Source text:
# Belkin 4 port KVM Switch



## Stoner (Oct 26, 2002)

My review of a Belkin 4 port KVM switch, F1DJ104P-B

I would not recomend this unit.

I bought the 4 port Belkin switch to replace my Dalco 2 port KVM switch so I could add another computer to my small ofice. 

In fast switching, it often drops the mouse to the comp being 'opened up', but then also drops it for all comps that are on, forcing a shutdown of all comps in order to re-establish
the mouse. Rebooting each doesn't work, they all have to be shut down, and then restarted.
So, the keybord switching has to be done 'slowly'.

If 3 comps are on, and my Gateway is then turned off, it throws a Windows Protection Error and I have to strike any key to finalize the shutdown. There is no problem with the Gateway shutdown when the Belkin KVM is not attached to it or when using the Dalco unit.

In Googling around, I find others with similar problems with mouse activity and for some reason, I saw more complaints from Linux users.




Jack.


----------



## -MaDcOw- (Aug 3, 2005)

Thanx Stoner 

I was gonna buy a 4 port KVM switch the other day, pretty sure it was a Belkin.

Glad I didn't.


----------



## hewee (Oct 26, 2001)

Material provided:
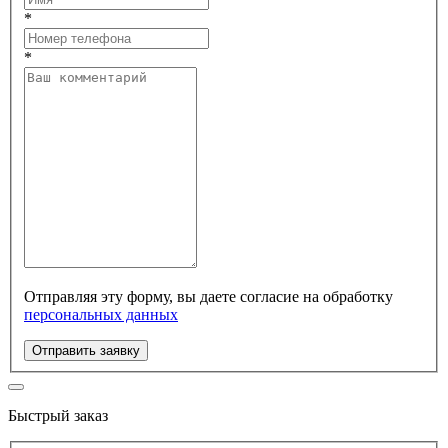
*
*
Отправляя эту форму, вы даете согласие на обработку
персональных данных
Отправить заявку
Быстрый заказ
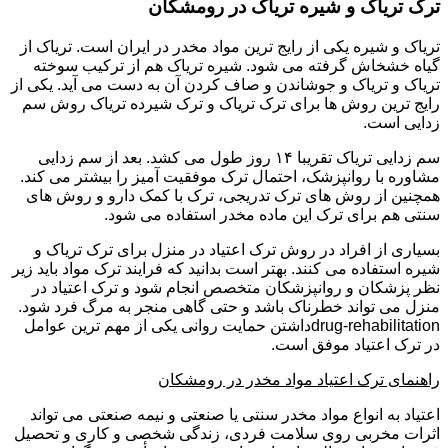
ترک تریاک و شیره تریاک در رومشکان
تریاک و شیره یکی از رایج ترین مواد مخدر در ایران است. تریاک از
گیاه خشخاش گرفته می شود. شیره تریاک هم از ترکیب سوخته
تریاک و تریاک و جوشاندن و صاف کردن آن به دست می آید. یکی از
رایج ترین روش ها برای ترک تریاک و ترک شیرده تریاک روش سم
زدایی است.
سم زدایی تریاک تقریبا ۱۴ روز طول می کشد. بعد از سم زدایی
مشاوره با روانپزشک، احتمال ترک موفقیت آمیز را بیشتر می کند.
همچنین از روش های ترک تدریجی، ترک با کمک دارو و روش های
سنتی هم برای ترک این ماده مخدر استفاده می شود.
بسیاری از افراد در روش ترک اعتیاد در منزل برای ترک تریاک و
شیره استفاده می کنند. بهتر است بدانید که فرایند ترک مواد باید زیر
نظر پزشکان و روانپزشکان متخصص انجام شود و ترک اعتیاد در
منزل می تواند خطرناک باشد و حتی گاهی منجر به مرگ فرد شود.
drug-rehabilitationداشتن حمایت روانی یکی از مهم ترین عوامل
در ترک اعتیاد موفق است.
راهنمای ترک اعتیاد مواد مخدر در رومشکان
اعتیاد به انواع مواد مخدر سنتی یا صنعتی و نیمه صنعتی می تواند
اثرات مخربی روی سلامت فردی، زندگی شخصی و کاری و تحصیل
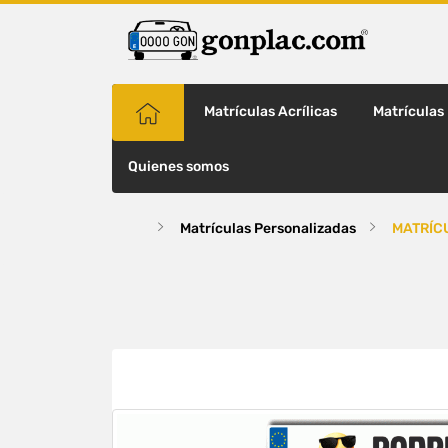
Matrículas Acrílicas
Matrículas
Quienes somos
Matrículas Personalizadas
MATRÍC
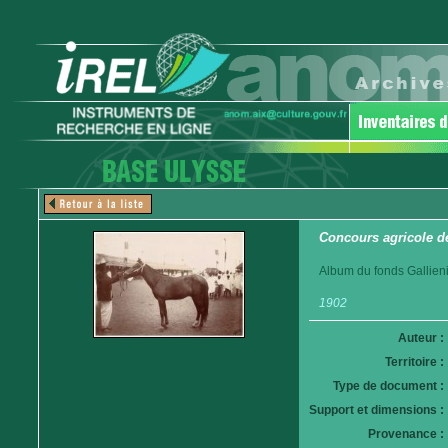
Concours agricole d
Album du fonds Gallieni
1902
Auteur :
Territoire :
Type de document :
Support et dimensions :
Provenance :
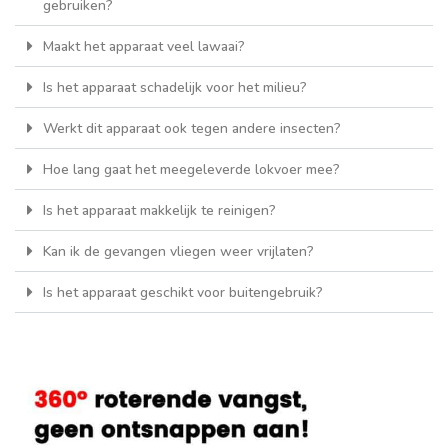
gebruiken?
Maakt het apparaat veel lawaai?
Is het apparaat schadelijk voor het milieu?
Werkt dit apparaat ook tegen andere insecten?
Hoe lang gaat het meegeleverde lokvoer mee?
Is het apparaat makkelijk te reinigen?
Kan ik de gevangen vliegen weer vrijlaten?
Is het apparaat geschikt voor buitengebruik?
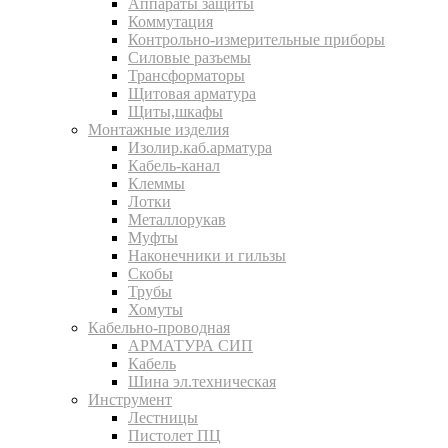
Аппараты защиты
Коммутация
Контрольно-измерительные приборы
Силовые разъемы
Трансформаторы
Щитовая арматура
Щиты,шкафы
Монтажные изделия
Изолир.каб.арматура
Кабель-канал
Клеммы
Лотки
Металлорукав
Муфты
Наконечники и гильзы
Скобы
Трубы
Хомуты
Кабельно-проводная
АРМАТУРА СИП
Кабель
Шина эл.техническая
Инструмент
Лестницы
Пистолет ПЦ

Assigned task A:
Do these statements agree with the Belkin KVM switch thread? Answer yes or no for each, quoting the deciding words. (i) Rebooting each computer one at a time brings the mouse back. (ii) The Belkin switch was bought to replace a Dalco 2 port KVM switch. (iii) The Gateway shuts down without a problem when the Dalco unit is used.
Assigned task B:
Can you write what follows the last line of the Belkin KVM switch thread?
The rows have nothing to do with the Belkin KVM switch thread.

Response area A:
(i) No: "Rebooting each doesn't work, they all have to be shut down, and then restarted."
(ii) Yes: "I bought the 4 port Belkin switch to replace my Dalco 2 port KVM switch"
(iii) Yes: "There is no problem with the Gateway shutdown when the Belkin KVM is not attached to it or when using the Dalco unit."

Response area B:
I have a Linksys KVM switch and it has been great. 

But a note about it.
I got a new Logitech MX-Laser mouse. 
Software was always the Mouseware before but on this it was the Setpoint.
I had my other drive I put in the rack to install this too first because I did not want to install it to the drive I use all the time. Good thing too that I read up. It wanted to install backweb but I said no. Went pass the auto install and open up the other folders to get down to what I wanted to install. It want to install WMP 9 I think and I did not want it. Got the Setpoint installed but it is not like the old mouseware and you have to have flash to even see all of it to setup the mouse. Anyhow mouse worked but I did not set it up so just had it working like a 3 button mouse only. Read on how to change thing it again had that darn flash menu you had to go tru. OK click here and do what it says but then there was nothing there so I could not do anything.
Well it did not install everything right because of my KVM switch. So once I hooked the mouse up to the PC and installed the very same software again it installed the very same Setpoint software but now everything was showing up and I could change buttons etc.


----------



## Stoner (Oct 26, 2002)

Just a quick update:

My Gateway win98se instal is about 3 years old.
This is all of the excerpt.